Radikalisierung steigt
Er beobachte eine zunehmende Radikalisierung, so Peterer. "Jude ist wieder ein Schimpfwort geworden, im Fußballstadium wird 'Judenschwein' geschrien". Was früher tabu war, werde jetzt wieder bewusst ausgesprochen. Eindringlich werden den Schülern die Folgen von Diskriminierung vor Augen geführt. "Jeder Einzelne von uns ist wichtig, damit sich solche Bilder nicht wiederholen". Teilnehmer der Veranstaltung ist auch Extremismus-Experte Nedzad Mocevic, ein Moslem, dessen Eltern aus Ex-Jugoslawien stammen. "Es ist frustrierend, denn egal wie sehr man sich bemüht, man bleibt immer der Jugo", berichtet der Autor von "Radikal gegen Extremismus - Einblick in die muslimische Jugendarbeit". Auch Laura erzählt, dass sie an der Schule häufig Diskriminierung an Mitschülern erlebe, sei es wegen ihrer Hautfarbe oder ihrer Herkunft. Der Tenor laute "Du gehörst nicht zu uns". Man könne auch aufgrund einer Beeinträchtigung diskriminiert werden, meint ein Schüler aus dem Ausbildungszentrum "anderskompetent Oberrain". Damit verdeutlicht er die Botschaft der Veranstaltung, dass jeder jederzeit ebenfalls Opfer werden könne. Es finde sich immer ein beliebiger Sündenbock, Juden, Schwarze, Rothaarige etc.
Für die Zukunft lernen
Die jugendlichen Besucher zeigen sich äußerst interessiert an der Ausstellung und beteiligen sich sehr aktiv an dem Gespräch über die damaligen Ereignisse. Die erschütternden Bilder und eindringlichen Appelle gehen ihnen nahe. "Aus der Vergangenheit lernen", dieses Motto fällt auf fruchtbaren Boden."Es ist schwer, Worte zu finden", meint Laura, der das allerdings sehr gut gelingt.
Querbeet:
Die Ausstellung "Anne Franks Lebensgeschichte" wird an fünf Schulen im Pinzgau fünf Monate lang gezeigt. Derzeit ist sie an der Polytechnischen Schule in Saalfelden zu sehen, am 24. Mai um 18 Uhr wird sie zusätzlich auch im Kunsthaus Nexus präsentiert. Zeitzeuge Roderich Philippi berichtet an diesem Abend zudem von seiner Flucht aus Rumänien in den Pinzgau.
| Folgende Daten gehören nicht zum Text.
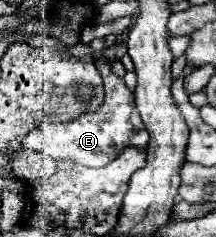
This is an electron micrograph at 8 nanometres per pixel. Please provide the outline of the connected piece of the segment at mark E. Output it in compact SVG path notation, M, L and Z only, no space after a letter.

Die Ausstellung wurde von dem Leader-Projekt "Querbeet" vom Salzburger Bildungswerk organisiert, das sich dem Thema "Kulturelle Vielfalt am Land" widmet. "Unsere Dörfer werden immer globaler und müssen sich damit auseinandersetzen", schildert Andrea Folie den Hintergrund für das Projekt, das seit drei Jahren im Saalachtal verschiedene Aktivitäten setzt. "Hunderte Schüler haben die Ausstellung von Anne Frank besucht", zeigt sich die Initiatorin begeistert.